Discovery sprints occur well ahead of delivery sprints and as with agile development sprints, a design sprint focuses on a single story. However, depending on the complexity of the problem they may require longer timelines to allow for exploration (4–6 weeks for example). At a minimum, a discovery team includes a product manager and a UX designer. The level of collaboration with stakeholders ranges from regular status updates to collaborative design sessions. Google Ventures has popularized a method of compressing this process into a 5-day sprint. It involves having key stakeholders (including the decision maker) in a room for five days. Unplugging key team members from their day-to-day schedules for a week (and in some cases flying them to a central location) is no simple task — so the 5 day sprint is best reserved for particularly troublesome issues or for kicking off those key strategic initiatives with high visibility.

The Sprint Stages

Understanding the Problem: Discover and Define
A design sprint begins with an understanding of the problem to be solved. In order to arrive at the right solution we need to fully understand all the issues. Discovery is a research phase wherein the team meets with key stakeholders, domain experts and customers to fully understand the entirety of the issues being addressed. With a renewed empathy for the end-user’s unmet needs and a clear understanding of the related technical constraints and business requirements the team can now define the desired outcome for the user — the problem to be solved.

Designing a Solution: Explore and Build
The design team will again widen their focus to explore a wide range of potential solutions to the defined problem. This is the creative paper and whiteboard stage: brainstorm, sketch, debate, sleep on it, try again. Ultimately the team will want to converge back into a testable solution and build a prototype. However, they may not reach a consensus on a single design so rather than continue debating they’ll move forward with multiple prototypes.

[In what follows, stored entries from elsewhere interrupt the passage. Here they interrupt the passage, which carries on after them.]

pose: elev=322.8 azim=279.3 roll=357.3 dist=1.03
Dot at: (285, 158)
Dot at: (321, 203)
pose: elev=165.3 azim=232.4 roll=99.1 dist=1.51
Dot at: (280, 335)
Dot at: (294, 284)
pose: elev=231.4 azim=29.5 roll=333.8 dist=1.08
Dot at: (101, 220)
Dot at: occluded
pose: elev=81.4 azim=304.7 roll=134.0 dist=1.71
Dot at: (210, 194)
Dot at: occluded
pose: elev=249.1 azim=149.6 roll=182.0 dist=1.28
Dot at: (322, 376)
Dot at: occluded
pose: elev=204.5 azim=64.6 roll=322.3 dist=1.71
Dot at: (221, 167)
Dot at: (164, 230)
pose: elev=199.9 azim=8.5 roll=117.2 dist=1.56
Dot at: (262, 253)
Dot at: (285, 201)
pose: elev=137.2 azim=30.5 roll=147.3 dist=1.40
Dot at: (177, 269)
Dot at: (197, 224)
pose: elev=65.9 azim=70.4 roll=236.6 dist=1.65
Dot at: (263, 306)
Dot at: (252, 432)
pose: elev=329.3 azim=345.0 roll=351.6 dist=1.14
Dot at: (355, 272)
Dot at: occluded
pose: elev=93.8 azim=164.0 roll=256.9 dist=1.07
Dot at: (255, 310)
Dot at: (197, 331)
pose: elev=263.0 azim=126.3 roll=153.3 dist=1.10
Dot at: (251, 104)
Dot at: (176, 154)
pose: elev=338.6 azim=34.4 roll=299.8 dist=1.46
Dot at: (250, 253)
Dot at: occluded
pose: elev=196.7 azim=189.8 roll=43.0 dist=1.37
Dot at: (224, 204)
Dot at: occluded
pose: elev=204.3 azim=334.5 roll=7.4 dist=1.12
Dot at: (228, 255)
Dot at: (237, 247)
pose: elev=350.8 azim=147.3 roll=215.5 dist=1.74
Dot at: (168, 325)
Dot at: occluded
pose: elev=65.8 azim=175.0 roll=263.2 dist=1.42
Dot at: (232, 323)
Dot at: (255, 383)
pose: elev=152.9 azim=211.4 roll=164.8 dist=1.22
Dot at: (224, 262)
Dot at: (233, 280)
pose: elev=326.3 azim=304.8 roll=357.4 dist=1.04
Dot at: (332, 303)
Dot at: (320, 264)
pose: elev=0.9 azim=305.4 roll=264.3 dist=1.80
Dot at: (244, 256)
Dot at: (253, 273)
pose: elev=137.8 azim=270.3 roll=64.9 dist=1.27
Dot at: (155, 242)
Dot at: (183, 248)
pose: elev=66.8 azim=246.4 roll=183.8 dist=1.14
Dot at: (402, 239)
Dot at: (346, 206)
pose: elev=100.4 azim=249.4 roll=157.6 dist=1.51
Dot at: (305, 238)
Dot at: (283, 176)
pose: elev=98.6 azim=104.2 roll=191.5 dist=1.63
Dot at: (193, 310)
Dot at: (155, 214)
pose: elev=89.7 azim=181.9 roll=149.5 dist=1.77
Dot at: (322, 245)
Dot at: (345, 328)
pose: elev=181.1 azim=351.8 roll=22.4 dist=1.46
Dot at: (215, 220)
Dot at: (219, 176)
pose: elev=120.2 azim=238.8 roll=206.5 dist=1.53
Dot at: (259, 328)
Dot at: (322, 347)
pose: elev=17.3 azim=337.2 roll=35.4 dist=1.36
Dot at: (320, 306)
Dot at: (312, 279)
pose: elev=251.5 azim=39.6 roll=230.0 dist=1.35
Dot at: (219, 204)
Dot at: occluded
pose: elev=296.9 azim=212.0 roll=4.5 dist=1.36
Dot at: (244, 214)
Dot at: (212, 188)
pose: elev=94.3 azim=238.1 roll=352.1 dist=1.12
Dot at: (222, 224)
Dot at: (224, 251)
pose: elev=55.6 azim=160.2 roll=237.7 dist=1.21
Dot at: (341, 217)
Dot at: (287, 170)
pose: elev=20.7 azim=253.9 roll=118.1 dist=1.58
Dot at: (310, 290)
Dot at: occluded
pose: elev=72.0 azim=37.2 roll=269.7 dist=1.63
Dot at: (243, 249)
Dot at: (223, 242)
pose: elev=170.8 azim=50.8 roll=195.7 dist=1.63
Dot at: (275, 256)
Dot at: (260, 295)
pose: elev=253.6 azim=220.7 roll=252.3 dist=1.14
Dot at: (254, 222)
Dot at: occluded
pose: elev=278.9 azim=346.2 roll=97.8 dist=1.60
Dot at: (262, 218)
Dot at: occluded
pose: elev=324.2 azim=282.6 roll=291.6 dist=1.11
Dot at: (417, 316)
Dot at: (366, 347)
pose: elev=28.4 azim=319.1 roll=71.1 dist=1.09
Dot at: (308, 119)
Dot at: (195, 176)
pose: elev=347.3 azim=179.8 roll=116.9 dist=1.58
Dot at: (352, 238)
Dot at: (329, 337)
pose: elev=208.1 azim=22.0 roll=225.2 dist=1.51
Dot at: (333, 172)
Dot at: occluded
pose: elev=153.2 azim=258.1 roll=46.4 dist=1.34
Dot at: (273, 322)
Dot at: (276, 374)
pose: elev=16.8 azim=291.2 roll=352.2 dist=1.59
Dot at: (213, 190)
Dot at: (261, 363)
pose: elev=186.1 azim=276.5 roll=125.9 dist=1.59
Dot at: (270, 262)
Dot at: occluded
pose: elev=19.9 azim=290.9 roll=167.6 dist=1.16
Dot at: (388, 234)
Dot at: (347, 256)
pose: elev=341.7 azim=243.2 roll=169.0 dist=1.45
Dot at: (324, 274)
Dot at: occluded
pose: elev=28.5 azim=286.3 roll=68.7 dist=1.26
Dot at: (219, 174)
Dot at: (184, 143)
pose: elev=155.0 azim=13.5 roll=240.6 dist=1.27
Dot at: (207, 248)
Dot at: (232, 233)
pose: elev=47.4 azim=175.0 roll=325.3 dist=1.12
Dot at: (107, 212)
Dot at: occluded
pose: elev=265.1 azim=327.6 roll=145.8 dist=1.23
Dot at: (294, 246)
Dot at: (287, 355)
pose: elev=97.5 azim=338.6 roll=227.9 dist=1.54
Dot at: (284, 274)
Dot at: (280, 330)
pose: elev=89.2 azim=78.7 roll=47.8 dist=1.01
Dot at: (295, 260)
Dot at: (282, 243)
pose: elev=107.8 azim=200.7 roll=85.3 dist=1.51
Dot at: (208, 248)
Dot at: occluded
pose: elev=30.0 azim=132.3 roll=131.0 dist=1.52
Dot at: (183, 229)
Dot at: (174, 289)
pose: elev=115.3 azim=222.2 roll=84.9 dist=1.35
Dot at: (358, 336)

Prototype Testing: Permission to Fail
Designers build prototypes to validate ideas (potential solutions) with end-users. Research participants are asked to complete tasks using the prototype; which at this stage should look and feel like working software. A users response will tell us if we’re headed in the right direction: Is it useful, usable and desirable? Yes: move it on to development. No: back to the drawing board.

Remember, ‘no’ isn’t a bad outcome. In fact it may have just saved the company from directing massive budgets into a feature destined for failure. In some ways the design process and a designs teams job is to fail and recover while it’s still cheap to do so. The final stage of the product life-cycle is delivery and the design process weeds out the weak ideas, making sure the company is delivery the right solutions.